Es notable la pericia de la autora al construir personajes claramente individualizables el uno del otro. Los tres sospechosos principales, los tres hijos de la víctima, no son tres hermanos intercambiables, tres jóvenes de clase alta de los cuales poco más se sabe de modo que puedan ocupar cada uno su lugar en la mente y en la imaginación del lector; al contrario, a pesar de ser personajes cuyo punto de vista en ningún momento es el prevalente, y a pesar de la distancia que se establece para con el lector debido a su naturaleza sospechosa e inquietante, mediada la novela es claro para el lector que se trata de tres personas completamente diferentes, y así puede el lector hacer sus apuestas y, lo que es mejor y deseable en las novelas policíacas, sus razonamientos y deducciones lógicas sobre quién es el asesino. Y, a pesar de todo, y siendo la lista de sospechosos tan exigua como es, A.K. Green se las arregla para mantener el suspense hasta el final, regalándonos un desenlace que no sigue los caminos trillados pero tampoco requiere del lector una credulidad a prueba de bomba (como sí sucede con muchas de las novelas de Christie).
En ambas autoras se observa otro rasgo de modernidad, sobre todo en la neoyorquina por tratarse de una nativa de épocas anteriores, y es el oído y la atención especiales que prestan a clases sociales inferiores a aquella que protagoniza la historia principal. Tal como sucedió en otras autoras posteriores, en la obra de Green se observa una curiosidad y una compasión especiales para con el mundo, el habla, la situación y los deseos de las clases populares o trabajadoras, en la cual la de los criados ocupa un lugar por derecho propio. En muchas novelas de Christie, los criados, ninguneados por sus amos, invisibles, no tenidos en cuenta como personas, son clave a la hora de resolver un caso, y algo de eso hay también en Uno de mis hijos; en este caso, la mirada a los individuos menos afortunados es esencial en el devenir de la novela y ocupa un lugar muy importante.

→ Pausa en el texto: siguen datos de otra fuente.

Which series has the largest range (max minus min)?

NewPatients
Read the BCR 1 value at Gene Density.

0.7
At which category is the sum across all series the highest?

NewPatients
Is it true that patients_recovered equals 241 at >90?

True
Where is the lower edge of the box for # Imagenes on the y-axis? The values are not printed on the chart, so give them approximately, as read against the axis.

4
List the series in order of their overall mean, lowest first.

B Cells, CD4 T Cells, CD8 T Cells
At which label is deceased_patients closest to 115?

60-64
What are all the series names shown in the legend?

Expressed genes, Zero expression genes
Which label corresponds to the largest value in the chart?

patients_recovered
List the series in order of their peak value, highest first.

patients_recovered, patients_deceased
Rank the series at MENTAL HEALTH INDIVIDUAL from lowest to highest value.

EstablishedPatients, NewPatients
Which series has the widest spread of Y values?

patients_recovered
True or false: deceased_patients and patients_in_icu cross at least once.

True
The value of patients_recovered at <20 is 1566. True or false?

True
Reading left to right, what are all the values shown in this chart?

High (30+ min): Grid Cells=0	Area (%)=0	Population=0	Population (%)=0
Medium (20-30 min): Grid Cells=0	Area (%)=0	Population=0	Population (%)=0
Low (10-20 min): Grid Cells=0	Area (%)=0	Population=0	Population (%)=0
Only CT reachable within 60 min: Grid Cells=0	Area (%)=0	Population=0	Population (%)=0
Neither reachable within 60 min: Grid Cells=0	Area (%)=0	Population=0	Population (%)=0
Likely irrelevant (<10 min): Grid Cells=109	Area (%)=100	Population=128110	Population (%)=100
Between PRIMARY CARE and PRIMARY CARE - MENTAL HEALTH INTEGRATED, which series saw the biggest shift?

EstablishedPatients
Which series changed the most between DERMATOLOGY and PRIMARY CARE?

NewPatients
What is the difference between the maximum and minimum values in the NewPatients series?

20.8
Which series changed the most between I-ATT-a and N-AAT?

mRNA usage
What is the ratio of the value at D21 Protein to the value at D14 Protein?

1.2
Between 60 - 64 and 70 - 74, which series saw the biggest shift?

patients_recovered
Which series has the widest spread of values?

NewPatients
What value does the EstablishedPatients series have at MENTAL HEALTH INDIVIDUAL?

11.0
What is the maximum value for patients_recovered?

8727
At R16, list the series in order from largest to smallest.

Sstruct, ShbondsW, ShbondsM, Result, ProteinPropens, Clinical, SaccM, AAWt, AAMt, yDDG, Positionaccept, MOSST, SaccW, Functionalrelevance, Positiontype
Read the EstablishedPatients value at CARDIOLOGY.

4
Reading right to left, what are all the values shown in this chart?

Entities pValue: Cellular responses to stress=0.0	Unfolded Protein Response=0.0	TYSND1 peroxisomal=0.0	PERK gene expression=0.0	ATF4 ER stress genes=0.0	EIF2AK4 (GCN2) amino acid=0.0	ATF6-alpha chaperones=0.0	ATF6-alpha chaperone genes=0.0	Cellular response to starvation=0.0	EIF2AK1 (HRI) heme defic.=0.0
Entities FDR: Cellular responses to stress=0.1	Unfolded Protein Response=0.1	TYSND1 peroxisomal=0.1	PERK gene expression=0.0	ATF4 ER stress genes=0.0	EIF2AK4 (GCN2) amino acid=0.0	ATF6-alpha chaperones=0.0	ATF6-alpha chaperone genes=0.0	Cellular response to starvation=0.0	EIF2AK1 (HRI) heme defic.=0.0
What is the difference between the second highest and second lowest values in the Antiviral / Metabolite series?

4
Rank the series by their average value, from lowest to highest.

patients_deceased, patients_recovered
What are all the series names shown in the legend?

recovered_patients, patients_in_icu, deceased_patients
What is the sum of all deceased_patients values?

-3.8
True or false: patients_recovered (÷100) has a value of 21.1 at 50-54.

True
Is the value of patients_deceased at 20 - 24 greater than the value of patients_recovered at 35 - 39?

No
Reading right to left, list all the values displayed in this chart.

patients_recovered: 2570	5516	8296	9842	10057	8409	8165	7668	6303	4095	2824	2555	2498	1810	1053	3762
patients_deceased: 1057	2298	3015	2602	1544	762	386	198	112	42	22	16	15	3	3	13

Mención aparte merece el bello estilo de A.K. Green, con una prosa muy agradable, de oraciones largas como las de un libro de divulgación científica o un ensayo de filosofía, con profusión de adjetivos y de palabras que ocupan un lugar por razón de su eufonía y de su elegancia. Una belleza estética que halla su eco en la primorosa edición de la editorial d’Época, con preciosas ilustraciones y material complementario, algo indicativo de la importancia que otorga a los clásicos inmerecidamente olvidados de la literatura de misterio y que ahora resulta doblemente placentero descubrir o releer, tal como sucedió con El crimen de Orcival, de esta misma colección. Un placer para el intelecto y para los sentidos.